Ohne eine Antwort abzuwarten, streckte er die Hand nach ihrem neuen Amulett aus. Doch noch bevor sie ihren üblichen Protest für diese Fälle äußern und sich abwenden konnte, verharrte die Hand des Händlers in der Luft. Dann zog er auf einmal seine Hand zurück, als hätte er sich die Finger verbrannt. „Verzeihen Sie bitte, meine Dame, dass ich Sie belästigt habe“ und er verneigte sich vor ihr und verschwand in seinem Laden.

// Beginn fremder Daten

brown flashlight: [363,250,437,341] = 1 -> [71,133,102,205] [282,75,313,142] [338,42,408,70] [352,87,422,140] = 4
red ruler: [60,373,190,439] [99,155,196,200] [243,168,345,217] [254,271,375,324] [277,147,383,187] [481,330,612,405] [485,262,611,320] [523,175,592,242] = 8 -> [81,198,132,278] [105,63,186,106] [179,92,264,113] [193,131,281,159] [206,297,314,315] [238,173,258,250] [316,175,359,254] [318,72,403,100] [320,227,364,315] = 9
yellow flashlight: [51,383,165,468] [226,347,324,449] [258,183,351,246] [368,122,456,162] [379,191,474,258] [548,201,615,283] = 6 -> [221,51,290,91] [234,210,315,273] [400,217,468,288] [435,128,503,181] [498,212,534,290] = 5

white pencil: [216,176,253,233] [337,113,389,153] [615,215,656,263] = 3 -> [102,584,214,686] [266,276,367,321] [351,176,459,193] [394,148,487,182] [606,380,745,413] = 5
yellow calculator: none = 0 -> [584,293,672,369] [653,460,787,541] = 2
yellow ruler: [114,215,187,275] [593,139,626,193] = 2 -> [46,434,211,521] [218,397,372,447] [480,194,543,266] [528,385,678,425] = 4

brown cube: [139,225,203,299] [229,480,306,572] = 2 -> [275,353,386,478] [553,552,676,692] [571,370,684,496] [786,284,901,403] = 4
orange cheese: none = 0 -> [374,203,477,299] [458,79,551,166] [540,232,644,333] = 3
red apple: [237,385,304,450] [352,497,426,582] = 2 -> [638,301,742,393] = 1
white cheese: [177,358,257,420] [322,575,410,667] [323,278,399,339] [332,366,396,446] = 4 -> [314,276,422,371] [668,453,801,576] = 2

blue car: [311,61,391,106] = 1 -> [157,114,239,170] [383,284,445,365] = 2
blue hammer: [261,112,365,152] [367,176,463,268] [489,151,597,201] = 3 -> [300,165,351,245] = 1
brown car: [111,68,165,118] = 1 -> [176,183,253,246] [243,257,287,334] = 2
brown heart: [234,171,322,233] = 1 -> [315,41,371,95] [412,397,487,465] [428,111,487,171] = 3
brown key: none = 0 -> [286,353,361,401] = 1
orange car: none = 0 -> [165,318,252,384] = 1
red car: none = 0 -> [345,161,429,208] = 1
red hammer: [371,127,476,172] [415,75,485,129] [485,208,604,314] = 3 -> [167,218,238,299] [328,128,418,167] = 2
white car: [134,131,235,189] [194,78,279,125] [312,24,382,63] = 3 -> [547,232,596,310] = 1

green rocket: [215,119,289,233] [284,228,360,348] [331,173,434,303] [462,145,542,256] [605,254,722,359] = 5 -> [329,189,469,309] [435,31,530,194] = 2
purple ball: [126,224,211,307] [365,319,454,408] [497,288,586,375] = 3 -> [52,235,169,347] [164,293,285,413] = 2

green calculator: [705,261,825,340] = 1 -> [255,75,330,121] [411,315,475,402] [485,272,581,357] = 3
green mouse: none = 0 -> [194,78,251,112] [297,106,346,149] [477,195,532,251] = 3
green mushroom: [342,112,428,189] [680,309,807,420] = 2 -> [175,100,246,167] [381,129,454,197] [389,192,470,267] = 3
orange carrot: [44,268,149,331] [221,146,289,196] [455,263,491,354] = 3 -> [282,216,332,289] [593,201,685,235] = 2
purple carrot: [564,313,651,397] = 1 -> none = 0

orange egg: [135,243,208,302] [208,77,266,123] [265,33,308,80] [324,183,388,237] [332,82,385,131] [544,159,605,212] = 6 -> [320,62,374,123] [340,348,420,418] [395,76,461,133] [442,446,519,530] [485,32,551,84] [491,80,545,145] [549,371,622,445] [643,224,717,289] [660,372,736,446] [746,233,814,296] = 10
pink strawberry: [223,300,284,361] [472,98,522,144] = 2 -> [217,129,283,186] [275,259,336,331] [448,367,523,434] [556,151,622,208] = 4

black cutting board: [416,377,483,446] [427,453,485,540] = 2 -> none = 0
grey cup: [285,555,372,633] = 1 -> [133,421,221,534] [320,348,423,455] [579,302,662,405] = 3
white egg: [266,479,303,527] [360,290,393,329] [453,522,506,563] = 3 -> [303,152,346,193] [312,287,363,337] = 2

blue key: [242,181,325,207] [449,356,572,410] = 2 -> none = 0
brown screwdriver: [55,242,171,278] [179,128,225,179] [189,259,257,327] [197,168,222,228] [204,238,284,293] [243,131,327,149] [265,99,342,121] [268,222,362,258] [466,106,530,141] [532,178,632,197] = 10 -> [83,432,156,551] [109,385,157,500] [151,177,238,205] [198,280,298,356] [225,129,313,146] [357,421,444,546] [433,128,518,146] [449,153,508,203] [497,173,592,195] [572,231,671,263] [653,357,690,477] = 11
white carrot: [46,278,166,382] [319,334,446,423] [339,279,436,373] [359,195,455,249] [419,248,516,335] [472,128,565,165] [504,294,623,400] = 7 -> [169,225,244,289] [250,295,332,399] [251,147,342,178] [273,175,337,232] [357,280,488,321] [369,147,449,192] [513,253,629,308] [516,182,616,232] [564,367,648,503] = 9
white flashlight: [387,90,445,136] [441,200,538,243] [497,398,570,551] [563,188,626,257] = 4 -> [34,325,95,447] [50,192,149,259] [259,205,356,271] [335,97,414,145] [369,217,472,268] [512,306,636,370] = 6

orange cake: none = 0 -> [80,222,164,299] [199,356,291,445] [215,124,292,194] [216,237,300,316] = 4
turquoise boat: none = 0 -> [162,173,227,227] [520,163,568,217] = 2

Da fiel es ihr auf einmal wie Schuppen von den Augen. Sie hatte noch immer die Kette mit dem Emblem des Scheichs um den Hals. Ganz wie dieser Mazin es empfohlen hatte, hatte sie diese nicht abgelegt. Weniger, weil sie sich eine Wirkung erhoffte, als vielmehr weil sie das Schmuckstück für einen Glücksbringer auf ihrer Suche gehalten hatte. Sie konnte kaum glauben, dass der Einfluss des Scheichs offenbar so weit reichte.
Aber das konnte ihr nur nützen.
Ein Stück weiter auf der anderen Seite des Marktes fand sie einen Taxistand und gab dem Fahrer die Adresse der Anwaltskanzlei.
2014 - Dubai – Ausgerechnet ein Anwalt
Bald erkannte sie, dass der Fahrer das Taxi in die noble Gegend der Stand lenkte. Die Straßen wurden noch breiter, sauberer und leerer.
Fast ausschließlich teure Autos waren am Rande geparkt oder überholten sie in viel zu hoher Geschwindigkeit. Mit kostspieligen Wagen Wettrennen zu veranstalten, schien hier zum täglichen Vergnügen zu gehören.
An einem großen, weißen Gebäude mit großen Glasfenstern, dunklen Glastüren und goldenen Türgriffen hielt das Taxi an. Sie bezahlte den Fahrer und stieg aus. Die Umgebung war beeindruckend, der Luxus war überall förmlich zu riechen.
An dem Gebäude, vor dem sie stand, war auf einer schwarzen Marmortafel in goldenen Lettern der Name der Kanzlei angeschrieben.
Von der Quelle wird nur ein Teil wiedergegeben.